Extract:
** START **

Oklahoma

Environment, Education, Energy: Policy to People

Largest U.S. Wind Farm Under Construction in Oklahoma’s Panhandle

Aerial photo of the site where the Wind Catcher Energy Connection Facility will be built in the Oklahoma Panhandle.

Invenergy

Aerial photo of the site where the Wind Catcher Energy Connection Facility will be built in the Oklahoma Panhandle.

The largest wind farm in the U.S. is under construction in Oklahoma’s panhandle, an 800-turbine project expected to deliver electricity to more than 1.1 million customers in four states.

Chicago power developer Invenergy and General Electric teamed up on the 2-gigawatt Wind Catcher Energy Connection facility, which should be online by 2020.

The $4.5 billion project includes 350 miles of 765-kilovolt power line built by American Electric Power to connect the wind farm in Cimarron and Texas counties with a substation north of Tulsa.

AEP is asking state regulators for approval to build the power line and to purchase the electricity and distribute it through subsidiaries Public Service Co. and Southwestern Electric Power Co. to customers in Oklahoma, Arkansas, Louisiana and Texas.

Map showing location of Wind Catcher project, including the rough path of a 350-mile power line connecting it to customers in eastern Oklahoma and Arkansas, Louisiana and Texas.

Invenergy

Map showing location of Wind Catcher project, including the rough path of a 350-mile power line connecting it to customers in eastern Oklahoma and Arkansas, Louisiana and Texas.

** END **

[A run of records]
** START **

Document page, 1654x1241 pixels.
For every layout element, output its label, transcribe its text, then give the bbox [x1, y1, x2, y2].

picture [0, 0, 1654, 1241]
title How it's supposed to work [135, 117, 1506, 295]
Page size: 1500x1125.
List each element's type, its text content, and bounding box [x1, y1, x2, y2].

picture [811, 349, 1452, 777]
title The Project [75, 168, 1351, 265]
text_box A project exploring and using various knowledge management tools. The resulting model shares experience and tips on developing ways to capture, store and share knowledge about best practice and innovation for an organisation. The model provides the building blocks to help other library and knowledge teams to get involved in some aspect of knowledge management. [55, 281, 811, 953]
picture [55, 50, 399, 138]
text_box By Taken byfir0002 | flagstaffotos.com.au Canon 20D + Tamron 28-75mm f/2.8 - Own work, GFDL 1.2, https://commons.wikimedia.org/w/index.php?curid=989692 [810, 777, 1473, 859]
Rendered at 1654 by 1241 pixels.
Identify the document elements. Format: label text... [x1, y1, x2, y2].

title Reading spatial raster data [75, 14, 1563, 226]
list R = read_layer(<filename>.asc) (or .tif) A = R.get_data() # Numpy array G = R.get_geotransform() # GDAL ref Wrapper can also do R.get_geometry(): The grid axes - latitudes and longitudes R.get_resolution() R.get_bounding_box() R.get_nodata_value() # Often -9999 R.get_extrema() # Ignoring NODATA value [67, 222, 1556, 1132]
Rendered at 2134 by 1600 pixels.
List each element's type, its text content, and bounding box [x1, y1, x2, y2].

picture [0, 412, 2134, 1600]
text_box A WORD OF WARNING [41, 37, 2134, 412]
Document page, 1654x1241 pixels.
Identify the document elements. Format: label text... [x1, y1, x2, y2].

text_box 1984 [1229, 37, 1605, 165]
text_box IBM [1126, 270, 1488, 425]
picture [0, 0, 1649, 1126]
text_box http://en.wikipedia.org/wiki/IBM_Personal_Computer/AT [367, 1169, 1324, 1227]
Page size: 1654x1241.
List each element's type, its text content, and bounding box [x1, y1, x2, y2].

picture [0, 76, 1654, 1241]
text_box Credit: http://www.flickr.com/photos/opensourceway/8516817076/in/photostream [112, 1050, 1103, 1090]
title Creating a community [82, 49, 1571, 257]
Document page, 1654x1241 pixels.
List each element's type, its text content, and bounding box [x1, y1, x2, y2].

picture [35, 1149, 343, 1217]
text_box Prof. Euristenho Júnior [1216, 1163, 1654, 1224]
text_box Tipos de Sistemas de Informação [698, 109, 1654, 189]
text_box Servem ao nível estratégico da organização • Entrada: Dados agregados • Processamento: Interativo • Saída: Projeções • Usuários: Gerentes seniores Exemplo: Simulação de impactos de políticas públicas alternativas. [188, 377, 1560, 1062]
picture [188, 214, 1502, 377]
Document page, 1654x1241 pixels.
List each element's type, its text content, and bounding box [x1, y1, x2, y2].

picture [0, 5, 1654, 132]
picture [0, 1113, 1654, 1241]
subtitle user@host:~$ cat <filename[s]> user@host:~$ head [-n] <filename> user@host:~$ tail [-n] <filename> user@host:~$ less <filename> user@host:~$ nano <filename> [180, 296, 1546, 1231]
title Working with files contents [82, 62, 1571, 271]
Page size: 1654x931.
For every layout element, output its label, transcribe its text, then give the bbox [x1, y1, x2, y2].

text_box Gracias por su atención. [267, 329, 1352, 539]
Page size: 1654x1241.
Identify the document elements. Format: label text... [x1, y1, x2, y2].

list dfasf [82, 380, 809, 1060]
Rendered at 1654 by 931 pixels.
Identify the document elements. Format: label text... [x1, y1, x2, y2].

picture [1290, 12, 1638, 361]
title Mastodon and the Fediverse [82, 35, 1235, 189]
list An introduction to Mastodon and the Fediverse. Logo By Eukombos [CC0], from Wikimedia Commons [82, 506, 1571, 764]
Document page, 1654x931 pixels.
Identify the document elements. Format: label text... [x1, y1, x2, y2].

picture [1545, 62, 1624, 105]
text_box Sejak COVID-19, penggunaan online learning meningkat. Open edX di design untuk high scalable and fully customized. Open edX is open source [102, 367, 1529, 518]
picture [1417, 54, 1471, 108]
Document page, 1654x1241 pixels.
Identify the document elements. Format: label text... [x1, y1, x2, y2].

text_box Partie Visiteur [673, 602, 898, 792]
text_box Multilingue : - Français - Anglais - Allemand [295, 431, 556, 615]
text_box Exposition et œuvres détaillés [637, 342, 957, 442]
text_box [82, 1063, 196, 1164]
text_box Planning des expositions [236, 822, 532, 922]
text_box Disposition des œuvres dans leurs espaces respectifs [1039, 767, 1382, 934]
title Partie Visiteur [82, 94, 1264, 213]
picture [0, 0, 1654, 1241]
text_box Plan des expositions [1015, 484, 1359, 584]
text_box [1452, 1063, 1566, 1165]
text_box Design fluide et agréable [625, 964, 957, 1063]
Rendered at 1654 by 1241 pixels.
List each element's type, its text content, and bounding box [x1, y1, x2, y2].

** END **

According to the Wind Catcher article, which states have customers that are to receive electricity from the project? The data is not needed for anything here.

Written answer: Oklahoma, Arkansas, Louisiana and Texas